TASK OBJECTIVE = Write out, from the entries below, exactly the lines that run between the lines holding "33: (450, 180, 0.66)" and "52: (36, 278, 0.92)", inclusive, and stop there.

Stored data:
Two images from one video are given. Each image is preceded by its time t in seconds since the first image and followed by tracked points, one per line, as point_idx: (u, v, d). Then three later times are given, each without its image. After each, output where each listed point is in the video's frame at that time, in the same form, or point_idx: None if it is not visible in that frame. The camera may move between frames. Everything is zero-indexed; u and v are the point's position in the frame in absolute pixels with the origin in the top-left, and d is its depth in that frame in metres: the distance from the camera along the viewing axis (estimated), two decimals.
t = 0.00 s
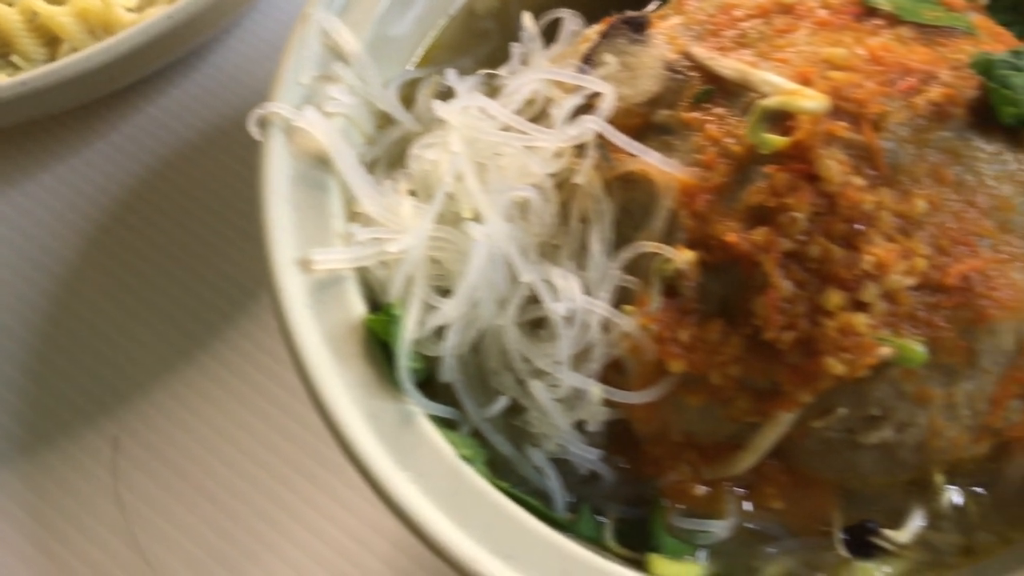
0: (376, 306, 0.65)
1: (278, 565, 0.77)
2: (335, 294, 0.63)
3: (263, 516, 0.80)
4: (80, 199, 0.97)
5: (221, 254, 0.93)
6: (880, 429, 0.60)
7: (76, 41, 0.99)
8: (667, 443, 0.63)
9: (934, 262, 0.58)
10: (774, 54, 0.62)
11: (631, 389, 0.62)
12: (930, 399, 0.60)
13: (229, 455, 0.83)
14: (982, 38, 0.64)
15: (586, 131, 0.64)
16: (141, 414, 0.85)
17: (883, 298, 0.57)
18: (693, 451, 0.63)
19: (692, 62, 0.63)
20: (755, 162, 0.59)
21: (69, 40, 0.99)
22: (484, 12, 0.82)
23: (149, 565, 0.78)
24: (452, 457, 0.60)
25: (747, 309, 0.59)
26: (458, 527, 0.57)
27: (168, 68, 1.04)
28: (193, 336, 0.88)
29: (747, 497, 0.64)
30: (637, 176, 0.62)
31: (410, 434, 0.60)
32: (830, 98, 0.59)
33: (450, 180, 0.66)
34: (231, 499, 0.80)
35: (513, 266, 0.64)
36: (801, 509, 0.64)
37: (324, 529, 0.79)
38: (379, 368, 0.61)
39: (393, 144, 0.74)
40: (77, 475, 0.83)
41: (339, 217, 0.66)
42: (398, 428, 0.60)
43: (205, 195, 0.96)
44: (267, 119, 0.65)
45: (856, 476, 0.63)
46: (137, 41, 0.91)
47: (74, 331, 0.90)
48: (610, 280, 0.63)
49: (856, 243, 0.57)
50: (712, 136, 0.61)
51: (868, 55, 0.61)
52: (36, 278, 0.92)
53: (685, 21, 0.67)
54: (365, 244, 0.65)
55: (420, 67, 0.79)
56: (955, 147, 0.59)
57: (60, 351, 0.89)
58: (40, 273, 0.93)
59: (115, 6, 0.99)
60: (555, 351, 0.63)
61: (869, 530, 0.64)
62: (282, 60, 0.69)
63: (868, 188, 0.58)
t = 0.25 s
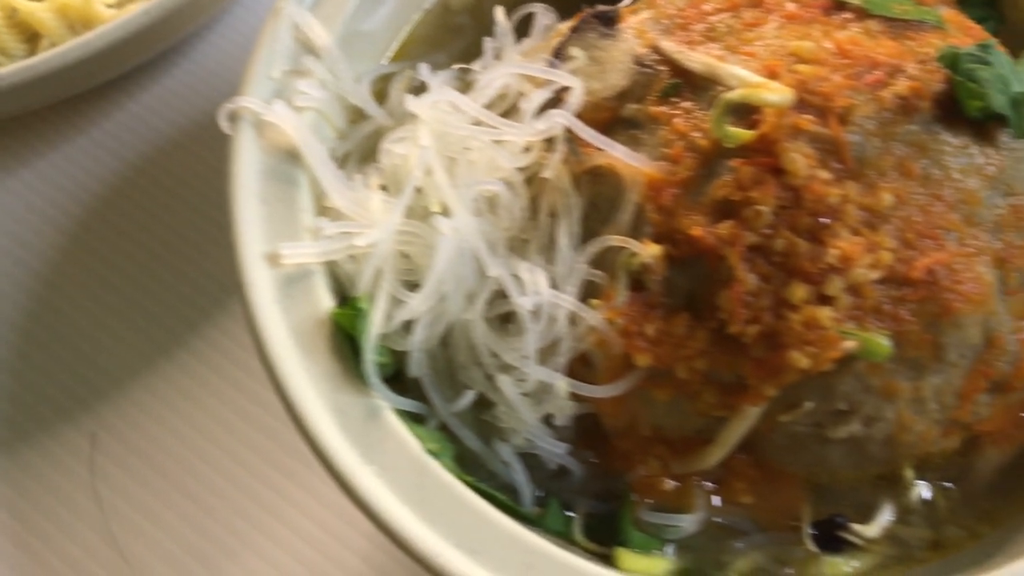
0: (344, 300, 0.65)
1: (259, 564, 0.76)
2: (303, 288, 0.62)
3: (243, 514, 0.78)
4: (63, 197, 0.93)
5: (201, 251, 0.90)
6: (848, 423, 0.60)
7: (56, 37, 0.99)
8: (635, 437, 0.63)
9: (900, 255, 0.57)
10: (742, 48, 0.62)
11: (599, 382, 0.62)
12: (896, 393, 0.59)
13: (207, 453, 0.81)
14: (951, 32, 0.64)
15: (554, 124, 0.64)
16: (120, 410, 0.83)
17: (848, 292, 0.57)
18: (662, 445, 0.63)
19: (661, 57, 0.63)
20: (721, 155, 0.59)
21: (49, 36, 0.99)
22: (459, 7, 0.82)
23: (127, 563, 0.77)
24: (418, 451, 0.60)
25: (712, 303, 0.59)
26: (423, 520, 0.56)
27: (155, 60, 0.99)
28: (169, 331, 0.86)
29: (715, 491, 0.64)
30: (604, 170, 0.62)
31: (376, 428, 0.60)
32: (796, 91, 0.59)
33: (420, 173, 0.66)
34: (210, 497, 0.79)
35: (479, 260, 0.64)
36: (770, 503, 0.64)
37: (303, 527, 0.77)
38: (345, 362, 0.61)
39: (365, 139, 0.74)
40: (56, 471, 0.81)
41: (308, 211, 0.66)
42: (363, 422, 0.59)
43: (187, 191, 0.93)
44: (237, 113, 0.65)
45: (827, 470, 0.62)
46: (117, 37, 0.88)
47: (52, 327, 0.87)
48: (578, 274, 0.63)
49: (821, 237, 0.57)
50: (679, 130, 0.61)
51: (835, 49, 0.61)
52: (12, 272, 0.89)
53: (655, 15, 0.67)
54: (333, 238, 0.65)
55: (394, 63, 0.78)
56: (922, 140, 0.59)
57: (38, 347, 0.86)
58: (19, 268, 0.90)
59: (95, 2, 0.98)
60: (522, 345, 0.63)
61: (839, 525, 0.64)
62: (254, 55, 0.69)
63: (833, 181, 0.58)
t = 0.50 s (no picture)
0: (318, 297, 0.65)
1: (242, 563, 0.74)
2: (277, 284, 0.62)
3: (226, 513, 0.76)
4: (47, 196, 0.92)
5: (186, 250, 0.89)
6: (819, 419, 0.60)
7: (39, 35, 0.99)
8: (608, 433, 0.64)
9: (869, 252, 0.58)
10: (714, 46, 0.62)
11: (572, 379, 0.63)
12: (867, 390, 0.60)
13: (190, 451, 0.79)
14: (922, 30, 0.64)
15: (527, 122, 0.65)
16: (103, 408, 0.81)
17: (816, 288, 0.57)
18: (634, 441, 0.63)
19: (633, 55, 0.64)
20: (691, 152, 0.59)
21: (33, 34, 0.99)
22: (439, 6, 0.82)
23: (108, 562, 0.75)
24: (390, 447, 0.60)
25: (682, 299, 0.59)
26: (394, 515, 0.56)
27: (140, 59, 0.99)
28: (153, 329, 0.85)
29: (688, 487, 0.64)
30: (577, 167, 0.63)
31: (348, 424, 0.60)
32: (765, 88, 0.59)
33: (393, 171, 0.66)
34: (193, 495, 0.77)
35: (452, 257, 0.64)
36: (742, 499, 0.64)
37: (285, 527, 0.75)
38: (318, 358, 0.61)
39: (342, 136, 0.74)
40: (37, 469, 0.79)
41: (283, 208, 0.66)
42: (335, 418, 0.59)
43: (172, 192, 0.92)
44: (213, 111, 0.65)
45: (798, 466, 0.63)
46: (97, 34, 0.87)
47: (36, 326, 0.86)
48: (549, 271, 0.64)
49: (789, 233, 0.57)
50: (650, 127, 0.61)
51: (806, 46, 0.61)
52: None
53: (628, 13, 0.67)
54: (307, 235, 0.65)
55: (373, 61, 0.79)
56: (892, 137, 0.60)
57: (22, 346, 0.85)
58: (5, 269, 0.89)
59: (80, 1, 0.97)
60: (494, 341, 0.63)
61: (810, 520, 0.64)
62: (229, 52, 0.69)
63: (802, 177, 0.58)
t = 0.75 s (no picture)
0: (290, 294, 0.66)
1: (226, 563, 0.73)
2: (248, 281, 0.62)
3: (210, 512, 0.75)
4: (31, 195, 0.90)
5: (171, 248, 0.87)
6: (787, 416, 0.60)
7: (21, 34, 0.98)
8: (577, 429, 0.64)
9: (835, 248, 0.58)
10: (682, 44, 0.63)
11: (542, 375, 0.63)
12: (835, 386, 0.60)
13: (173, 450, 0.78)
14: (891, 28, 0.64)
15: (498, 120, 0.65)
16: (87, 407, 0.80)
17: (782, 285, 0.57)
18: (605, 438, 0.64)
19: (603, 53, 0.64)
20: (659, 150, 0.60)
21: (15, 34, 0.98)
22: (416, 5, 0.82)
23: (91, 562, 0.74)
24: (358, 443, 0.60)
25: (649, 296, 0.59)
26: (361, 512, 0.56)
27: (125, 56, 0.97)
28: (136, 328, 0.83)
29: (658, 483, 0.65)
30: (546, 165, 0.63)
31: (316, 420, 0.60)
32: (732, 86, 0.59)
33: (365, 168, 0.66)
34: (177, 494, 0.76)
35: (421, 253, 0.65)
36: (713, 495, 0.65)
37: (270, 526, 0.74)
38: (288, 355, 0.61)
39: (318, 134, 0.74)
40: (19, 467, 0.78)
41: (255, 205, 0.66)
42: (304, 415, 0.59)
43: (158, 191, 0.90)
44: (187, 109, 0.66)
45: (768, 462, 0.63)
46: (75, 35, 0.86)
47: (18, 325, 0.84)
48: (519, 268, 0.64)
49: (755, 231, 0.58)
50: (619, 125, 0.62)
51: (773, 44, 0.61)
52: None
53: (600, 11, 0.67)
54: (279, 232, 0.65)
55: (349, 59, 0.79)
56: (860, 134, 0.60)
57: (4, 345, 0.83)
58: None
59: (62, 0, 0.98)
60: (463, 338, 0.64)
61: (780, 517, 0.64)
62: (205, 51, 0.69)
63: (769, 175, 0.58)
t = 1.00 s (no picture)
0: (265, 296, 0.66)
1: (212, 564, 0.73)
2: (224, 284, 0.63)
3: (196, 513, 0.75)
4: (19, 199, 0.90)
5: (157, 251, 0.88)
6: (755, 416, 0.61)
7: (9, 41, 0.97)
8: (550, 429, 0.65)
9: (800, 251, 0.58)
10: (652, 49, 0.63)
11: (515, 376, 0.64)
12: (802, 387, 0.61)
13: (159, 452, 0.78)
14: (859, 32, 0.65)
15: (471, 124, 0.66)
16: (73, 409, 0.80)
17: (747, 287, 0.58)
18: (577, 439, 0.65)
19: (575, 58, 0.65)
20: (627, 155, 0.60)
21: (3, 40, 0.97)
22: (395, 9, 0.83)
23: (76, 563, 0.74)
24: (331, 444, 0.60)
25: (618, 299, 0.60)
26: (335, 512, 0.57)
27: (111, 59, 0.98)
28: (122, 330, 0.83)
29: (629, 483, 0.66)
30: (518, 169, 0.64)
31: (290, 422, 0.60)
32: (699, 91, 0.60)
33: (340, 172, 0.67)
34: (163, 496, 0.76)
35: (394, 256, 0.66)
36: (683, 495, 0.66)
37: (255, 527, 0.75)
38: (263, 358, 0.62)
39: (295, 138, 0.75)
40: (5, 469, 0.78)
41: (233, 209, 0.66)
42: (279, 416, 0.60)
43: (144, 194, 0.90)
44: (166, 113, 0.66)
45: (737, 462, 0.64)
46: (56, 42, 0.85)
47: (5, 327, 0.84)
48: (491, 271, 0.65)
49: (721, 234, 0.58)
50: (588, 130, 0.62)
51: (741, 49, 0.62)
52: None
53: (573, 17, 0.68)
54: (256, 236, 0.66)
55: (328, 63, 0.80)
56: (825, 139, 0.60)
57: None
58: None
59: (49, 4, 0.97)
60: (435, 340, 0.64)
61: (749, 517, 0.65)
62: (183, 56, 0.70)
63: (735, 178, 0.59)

EXERCISE OUTPUT =
33: (450, 180, 0.66)
34: (231, 499, 0.80)
35: (513, 266, 0.64)
36: (801, 509, 0.64)
37: (324, 529, 0.79)
38: (379, 368, 0.61)
39: (393, 144, 0.74)
40: (77, 475, 0.83)
41: (339, 217, 0.66)
42: (398, 428, 0.60)
43: (205, 195, 0.96)
44: (267, 119, 0.65)
45: (856, 476, 0.63)
46: (137, 41, 0.91)
47: (74, 331, 0.90)
48: (610, 280, 0.63)
49: (856, 243, 0.57)
50: (712, 136, 0.61)
51: (868, 55, 0.61)
52: (36, 278, 0.92)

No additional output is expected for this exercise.